• GIVEN EXERCISE A: Put the part of the records that opens with the line containing "genus: Bartsia" and closes with the last line of the records into a numbered list, leaving out any blank lines.

• SOURCE PASSAGE:
=======

David Gordon Green’s The Exorcist: Believer, which he has co-written with Peter Sattler, Scott Teems, and Danny McBride, opens in Haiti, where a couple, Victor and Sorenne Fielding, are vacationing. An earthquake hits the town and demolishes the hotel that the Fieldings were staying in. The pregnant Sorenne, who was in the building, is severely injured, and the doctors say that Victor has to choose between Sorenne and the unborn child because they can’t save them both. The narrative jumps forward in time by 13 years, and we meet Angela (Victor and Sorenne’s daughter). She shares an amicable relationship with her father; she thinks a lot about her mother; and her best friend is Katherine. Angela is rational when it comes to being vegetarian, but she believes in seances. So, she and Katherine walk off into the woods to talk to Sorenne’s spirit for a few hours. Three days go by, and the girls don’t return, thereby prompting a town-wide search. Eventually, they are found in a barn, and the doctors determine that they’re suffering from some form of amnesia. However, what they’re actually suffering from is demonic possession.

To be honest, The Exorcist: Believer starts off really good. The writers put a great deal of effort into establishing the relationship between Victor and Angela, including Victor’s feeling of loss, Victor’s need to protect Angela, and Angela’s yearning for this imaginary version of her mother that she has never seen. Much like its predecessors, that is solid ground for something supernatural to enter and wreak havoc. But as soon as you realize that Angela isn’t the only one who is about to be possessed and there’s a whole other family that’s going to join the ordeal, and their characteristics haven’t been established in the same way, the movie starts to fall apart. Katherine, Miranda, and Tony come off as a generic, Christian family with no personality at all. And based on the treatment of Father Maddox, the bloody Exorcist in an Exorcist movie, it seems like the writers can’t hide their cards really well. They make it so obvious that they don’t care about some of these characters because they won’t make it into the next movie that the sense of tension and fear simply dissipates. And that brings us to the film’s biggest problem: it’s incomplete.

There’s a huge difference between films with no concrete plans of getting a sequel and films that are made with sequels in mind. The Exorcist: Believer is clearly the latter, and you can literally see the writers not committing to the story they are telling at the moment. If you pick up any of the previous Exorcist movies, even the “bad” ones, you’ll see that they tell a complete story. None of them have any kind of sequel bait. They go in, guns blazing, and try to give the characters and the audience some form of catharsis. And until the 50-minute mark, it seems like Green and his team are going to do that too. They do a pretty decent job of making the aforementioned characters feel relatable so that you understand their sense of anxiety and desperation. Then they remember they’ve to be a legacy sequel. So, they bring in Chris MacNeil and let her ramble on about the past. That would’ve been excusable if they didn’t make the Exorcist in the Exorcist movie feel so expendable. Actually, they had two exorcists, and both of them were underutilized. How can someone make a movie that has the word “exorcist” in the title and forget about putting any kind of emphasis on the characters who are exorcists? It’s just so stupid.

=======

• MATERIAL TO PROCESS:
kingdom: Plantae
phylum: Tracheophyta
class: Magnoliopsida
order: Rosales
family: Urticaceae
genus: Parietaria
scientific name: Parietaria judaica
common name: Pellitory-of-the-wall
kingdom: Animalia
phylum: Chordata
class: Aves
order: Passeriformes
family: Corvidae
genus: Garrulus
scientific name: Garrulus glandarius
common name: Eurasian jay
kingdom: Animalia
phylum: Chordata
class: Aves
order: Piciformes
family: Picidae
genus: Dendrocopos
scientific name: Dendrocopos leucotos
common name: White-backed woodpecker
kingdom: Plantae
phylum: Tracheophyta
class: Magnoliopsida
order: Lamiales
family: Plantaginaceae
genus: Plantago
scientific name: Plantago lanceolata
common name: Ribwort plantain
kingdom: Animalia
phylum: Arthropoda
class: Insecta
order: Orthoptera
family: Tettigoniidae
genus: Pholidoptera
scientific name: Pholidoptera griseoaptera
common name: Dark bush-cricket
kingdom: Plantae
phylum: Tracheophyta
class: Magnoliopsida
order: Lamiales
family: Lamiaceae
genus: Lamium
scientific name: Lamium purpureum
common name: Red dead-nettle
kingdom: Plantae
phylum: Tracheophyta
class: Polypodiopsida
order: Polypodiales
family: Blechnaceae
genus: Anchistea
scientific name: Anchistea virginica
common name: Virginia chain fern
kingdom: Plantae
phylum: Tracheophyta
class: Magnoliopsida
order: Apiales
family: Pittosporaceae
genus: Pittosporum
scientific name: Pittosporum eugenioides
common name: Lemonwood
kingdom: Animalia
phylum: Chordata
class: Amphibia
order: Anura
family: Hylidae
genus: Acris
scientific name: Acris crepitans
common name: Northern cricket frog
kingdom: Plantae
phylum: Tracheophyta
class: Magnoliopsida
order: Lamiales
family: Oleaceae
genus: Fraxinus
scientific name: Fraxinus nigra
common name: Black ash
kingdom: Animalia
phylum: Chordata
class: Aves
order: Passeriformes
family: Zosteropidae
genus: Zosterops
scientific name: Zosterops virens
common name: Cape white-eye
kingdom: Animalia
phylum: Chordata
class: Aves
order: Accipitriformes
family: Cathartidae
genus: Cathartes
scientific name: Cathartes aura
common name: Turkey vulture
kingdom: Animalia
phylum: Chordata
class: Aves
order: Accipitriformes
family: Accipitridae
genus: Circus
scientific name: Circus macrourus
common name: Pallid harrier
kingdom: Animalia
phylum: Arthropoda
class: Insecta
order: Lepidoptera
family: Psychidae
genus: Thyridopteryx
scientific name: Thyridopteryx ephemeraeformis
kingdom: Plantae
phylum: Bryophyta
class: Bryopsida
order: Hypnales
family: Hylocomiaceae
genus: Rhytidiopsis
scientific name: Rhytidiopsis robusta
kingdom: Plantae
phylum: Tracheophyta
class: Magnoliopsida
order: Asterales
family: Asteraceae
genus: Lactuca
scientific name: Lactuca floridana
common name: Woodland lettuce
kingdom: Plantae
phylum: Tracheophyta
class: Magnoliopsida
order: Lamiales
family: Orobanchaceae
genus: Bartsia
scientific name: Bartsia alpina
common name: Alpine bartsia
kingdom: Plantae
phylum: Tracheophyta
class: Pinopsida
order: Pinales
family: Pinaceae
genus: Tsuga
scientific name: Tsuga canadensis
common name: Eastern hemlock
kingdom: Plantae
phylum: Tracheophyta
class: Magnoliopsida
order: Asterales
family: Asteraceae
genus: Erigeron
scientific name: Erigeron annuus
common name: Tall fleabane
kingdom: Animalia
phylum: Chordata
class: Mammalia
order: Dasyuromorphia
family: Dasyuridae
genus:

=======

• GIVEN EXERCISE B: Write what comes next in the review of The Exorcist: Believer, picking up after its last sentence.

• WRITTEN RESPONSE A:
1. genus: Bartsia
2. scientific name: Bartsia alpina
3. common name: Alpine bartsia
4. kingdom: Plantae
5. phylum: Tracheophyta
6. class: Pinopsida
7. order: Pinales
8. family: Pinaceae
9. genus: Tsuga
10. scientific name: Tsuga canadensis
11. common name: Eastern hemlock
12. kingdom: Plantae
13. phylum: Tracheophyta
14. class: Magnoliopsida
15. order: Asterales
16. family: Asteraceae
17. genus: Erigeron
18. scientific name: Erigeron annuus
19. common name: Tall fleabane
20. kingdom: Animalia
21. phylum: Chordata
22. class: Mammalia
23. order: Dasyuromorphia
24. family: Dasyuridae
25. genus:

• WRITTEN RESPONSE B:
Then there’s the exorcism. It’s really mediocre. After the success of The Exorcist, several movies have done exorcism scenes, with The Conjuring trilogy attaining iconic status. But, for me, the gold standard are the exorcism scenes from The Exorcist III. Now, if you are trying to be a part of this lineage, you have to do better. If you are holding back on the theatrics so that you can go all out in the second and third films, that’s understandable (not excusable). That said, at the very least, you have to make it seem like an ordeal. Even if the exorcism in the first Exorcist takes place over the course of a few minutes, you can feel the exhaustion and the toll it’s taking on everyone. The one in The Exorcist: Believer doesn’t feel heavy, and the tricks that demons pull off are a little too juvenile. Unless the CBFC has censored (which I don’t think they have), what I’ve seen is the original cut, and it’s too tame. They rely too heavily on the most juvenile taunts, and even when they try to increase the tension by presenting an impossible choice, the ultimate decision appears to be so obvious that the illusion of suspense ends up being unnecessary.

Minor spoilers

Okay, let’s talk about the taunts because, even before The Exorcist: Believer was opened to the public, those who had seen it (the North Americans) loudly proclaimed that the movie was anti-abortion. I understand the knee-jerk reaction to any mention of abortion because the country is facing very regressive anti-abortion laws. But are we really misconstruing the villain’s anti-abortion sentiments with the film’s message? Without revealing any spoilers, at no point in the movie are the characters who opted for abortion shown to be weak, apologetic, or second-guessing the choices that they’ve made. They are living with their choices. The demons (who are the villains of the film!) bringing up those choices to taunt the characters isn’t the film’s way of critiquing people who have made the same choices in real life. Chris MacNeil was a single mother in The Exorcist, and she and her daughter were subjected to life-altering torture. Does that mean the movie was anti-single-mother? The Exorcist TV show had a gay British priest and a Mexican priest who were subjected to all kinds of mental and physical torture. Does that mean the show is homophobic and anti-immigrant? No, because at the end of the day, their belief in themselves, the choices they’ve made, their identities, and their affection for their loved ones aren’t wavered by a literal demon from hell.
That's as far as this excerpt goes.